(Beginning of The data)

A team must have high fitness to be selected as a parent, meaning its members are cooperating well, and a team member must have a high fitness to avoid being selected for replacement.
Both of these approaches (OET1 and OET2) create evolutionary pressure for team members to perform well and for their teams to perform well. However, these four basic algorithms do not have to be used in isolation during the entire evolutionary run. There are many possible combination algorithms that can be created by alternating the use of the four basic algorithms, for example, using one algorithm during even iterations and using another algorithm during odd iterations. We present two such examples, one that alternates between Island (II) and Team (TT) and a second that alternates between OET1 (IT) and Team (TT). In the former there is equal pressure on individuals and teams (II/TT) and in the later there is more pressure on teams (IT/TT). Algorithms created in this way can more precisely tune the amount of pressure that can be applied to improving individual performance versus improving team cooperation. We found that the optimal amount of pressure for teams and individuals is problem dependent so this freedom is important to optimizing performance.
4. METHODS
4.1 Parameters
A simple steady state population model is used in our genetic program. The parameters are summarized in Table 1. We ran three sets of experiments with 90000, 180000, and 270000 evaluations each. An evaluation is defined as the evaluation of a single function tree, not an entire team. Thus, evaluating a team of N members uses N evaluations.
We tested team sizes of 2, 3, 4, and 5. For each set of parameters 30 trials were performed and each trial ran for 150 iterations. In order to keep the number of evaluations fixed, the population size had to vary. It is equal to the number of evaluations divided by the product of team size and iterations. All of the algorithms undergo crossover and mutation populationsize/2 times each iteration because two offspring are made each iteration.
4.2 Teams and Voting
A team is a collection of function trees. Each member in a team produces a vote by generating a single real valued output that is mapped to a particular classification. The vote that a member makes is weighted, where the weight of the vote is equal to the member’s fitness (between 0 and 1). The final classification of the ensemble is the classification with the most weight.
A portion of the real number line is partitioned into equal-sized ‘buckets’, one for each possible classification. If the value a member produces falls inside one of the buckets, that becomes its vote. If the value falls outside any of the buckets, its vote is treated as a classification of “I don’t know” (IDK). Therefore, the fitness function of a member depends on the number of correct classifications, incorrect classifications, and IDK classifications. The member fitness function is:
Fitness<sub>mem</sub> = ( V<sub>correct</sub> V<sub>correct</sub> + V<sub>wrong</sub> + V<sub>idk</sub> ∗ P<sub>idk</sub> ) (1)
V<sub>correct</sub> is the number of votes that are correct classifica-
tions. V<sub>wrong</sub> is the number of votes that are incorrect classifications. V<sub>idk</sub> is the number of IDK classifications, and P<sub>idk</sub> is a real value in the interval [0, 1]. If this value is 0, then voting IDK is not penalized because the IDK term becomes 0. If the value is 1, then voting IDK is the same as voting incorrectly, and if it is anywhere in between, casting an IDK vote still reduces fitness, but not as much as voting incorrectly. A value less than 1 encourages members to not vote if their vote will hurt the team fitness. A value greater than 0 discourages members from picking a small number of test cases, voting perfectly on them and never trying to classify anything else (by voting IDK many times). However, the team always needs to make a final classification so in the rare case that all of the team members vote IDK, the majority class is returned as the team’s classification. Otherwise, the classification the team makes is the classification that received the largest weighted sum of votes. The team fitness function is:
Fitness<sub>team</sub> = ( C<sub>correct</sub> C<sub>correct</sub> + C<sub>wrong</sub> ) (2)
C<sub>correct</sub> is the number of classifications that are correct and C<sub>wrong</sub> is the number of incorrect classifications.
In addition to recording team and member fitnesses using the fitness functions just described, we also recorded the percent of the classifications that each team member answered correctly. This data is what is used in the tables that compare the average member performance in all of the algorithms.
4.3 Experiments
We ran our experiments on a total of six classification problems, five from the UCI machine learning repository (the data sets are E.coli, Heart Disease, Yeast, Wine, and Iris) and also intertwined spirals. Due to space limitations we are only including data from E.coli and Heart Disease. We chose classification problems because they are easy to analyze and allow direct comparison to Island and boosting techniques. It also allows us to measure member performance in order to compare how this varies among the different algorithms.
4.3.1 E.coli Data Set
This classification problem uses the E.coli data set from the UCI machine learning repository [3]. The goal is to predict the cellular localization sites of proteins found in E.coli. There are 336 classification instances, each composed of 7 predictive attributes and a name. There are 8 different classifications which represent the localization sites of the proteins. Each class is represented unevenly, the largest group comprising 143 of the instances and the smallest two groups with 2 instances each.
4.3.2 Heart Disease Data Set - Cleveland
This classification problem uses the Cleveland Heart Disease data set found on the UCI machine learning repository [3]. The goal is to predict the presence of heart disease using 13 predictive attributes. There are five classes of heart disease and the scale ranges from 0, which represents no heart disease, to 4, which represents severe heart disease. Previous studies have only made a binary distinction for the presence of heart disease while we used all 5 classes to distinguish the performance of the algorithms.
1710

(End of The data)

*Task brief:* Transcribe all the material exactly.

*Task solution:*
A team must have high fitness to be selected as a parent, meaning its members are cooperating well, and a team member must have a high fitness to avoid being selected for replacement.
Both of these approaches (OET1 and OET2) create evolutionary pressure for team members to perform well and for their teams to perform well. However, these four basic algorithms do not have to be used in isolation during the entire evolutionary run. There are many possible combination algorithms that can be created by alternating the use of the four basic algorithms, for example, using one algorithm during even iterations and using another algorithm during odd iterations. We present two such examples, one that alternates between Island (II) and Team (TT) and a second that alternates between OET1 (IT) and Team (TT). In the former there is equal pressure on individuals and teams (II/TT) and in the later there is more pressure on teams (IT/TT). Algorithms created in this way can more precisely tune the amount of pressure that can be applied to improving individual performance versus improving team cooperation. We found that the optimal amount of pressure for teams and individuals is problem dependent so this freedom is important to optimizing performance.
4. METHODS
4.1 Parameters
A simple steady state population model is used in our genetic program. The parameters are summarized in Table 1. We ran three sets of experiments with 90000, 180000, and 270000 evaluations each. An evaluation is defined as the evaluation of a single function tree, not an entire team. Thus, evaluating a team of N members uses N evaluations.
We tested team sizes of 2, 3, 4, and 5. For each set of parameters 30 trials were performed and each trial ran for 150 iterations. In order to keep the number of evaluations fixed, the population size had to vary. It is equal to the number of evaluations divided by the product of team size and iterations. All of the algorithms undergo crossover and mutation populationsize/2 times each iteration because two offspring are made each iteration.
4.2 Teams and Voting
A team is a collection of function trees. Each member in a team produces a vote by generating a single real valued output that is mapped to a particular classification. The vote that a member makes is weighted, where the weight of the vote is equal to the member’s fitness (between 0 and 1). The final classification of the ensemble is the classification with the most weight.
A portion of the real number line is partitioned into equal-sized ‘buckets’, one for each possible classification. If the value a member produces falls inside one of the buckets, that becomes its vote. If the value falls outside any of the buckets, its vote is treated as a classification of “I don’t know” (IDK). Therefore, the fitness function of a member depends on the number of correct classifications, incorrect classifications, and IDK classifications. The member fitness function is:
Fitness<sub>mem</sub> = ( V<sub>correct</sub> V<sub>correct</sub> + V<sub>wrong</sub> + V<sub>idk</sub> ∗ P<sub>idk</sub> ) (1)
V<sub>correct</sub> is the number of votes that are correct classifica-
tions. V<sub>wrong</sub> is the number of votes that are incorrect classifications. V<sub>idk</sub> is the number of IDK classifications, and P<sub>idk</sub> is a real value in the interval [0, 1]. If this value is 0, then voting IDK is not penalized because the IDK term becomes 0. If the value is 1, then voting IDK is the same as voting incorrectly, and if it is anywhere in between, casting an IDK vote still reduces fitness, but not as much as voting incorrectly. A value less than 1 encourages members to not vote if their vote will hurt the team fitness. A value greater than 0 discourages members from picking a small number of test cases, voting perfectly on them and never trying to classify anything else (by voting IDK many times). However, the team always needs to make a final classification so in the rare case that all of the team members vote IDK, the majority class is returned as the team’s classification. Otherwise, the classification the team makes is the classification that received the largest weighted sum of votes. The team fitness function is:
Fitness<sub>team</sub> = ( C<sub>correct</sub> C<sub>correct</sub> + C<sub>wrong</sub> ) (2)
C<sub>correct</sub> is the number of classifications that are correct and C<sub>wrong</sub> is the number of incorrect classifications.
In addition to recording team and member fitnesses using the fitness functions just described, we also recorded the percent of the classifications that each team member answered correctly. This data is what is used in the tables that compare the average member performance in all of the algorithms.
4.3 Experiments
We ran our experiments on a total of six classification problems, five from the UCI machine learning repository (the data sets are E.coli, Heart Disease, Yeast, Wine, and Iris) and also intertwined spirals. Due to space limitations we are only including data from E.coli and Heart Disease. We chose classification problems because they are easy to analyze and allow direct comparison to Island and boosting techniques. It also allows us to measure member performance in order to compare how this varies among the different algorithms.
4.3.1 E.coli Data Set
This classification problem uses the E.coli data set from the UCI machine learning repository [3]. The goal is to predict the cellular localization sites of proteins found in E.coli. There are 336 classification instances, each composed of 7 predictive attributes and a name. There are 8 different classifications which represent the localization sites of the proteins. Each class is represented unevenly, the largest group comprising 143 of the instances and the smallest two groups with 2 instances each.
4.3.2 Heart Disease Data Set - Cleveland
This classification problem uses the Cleveland Heart Disease data set found on the UCI machine learning repository [3]. The goal is to predict the presence of heart disease using 13 predictive attributes. There are five classes of heart disease and the scale ranges from 0, which represents no heart disease, to 4, which represents severe heart disease. Previous studies have only made a binary distinction for the presence of heart disease while we used all 5 classes to distinguish the performance of the algorithms.
1710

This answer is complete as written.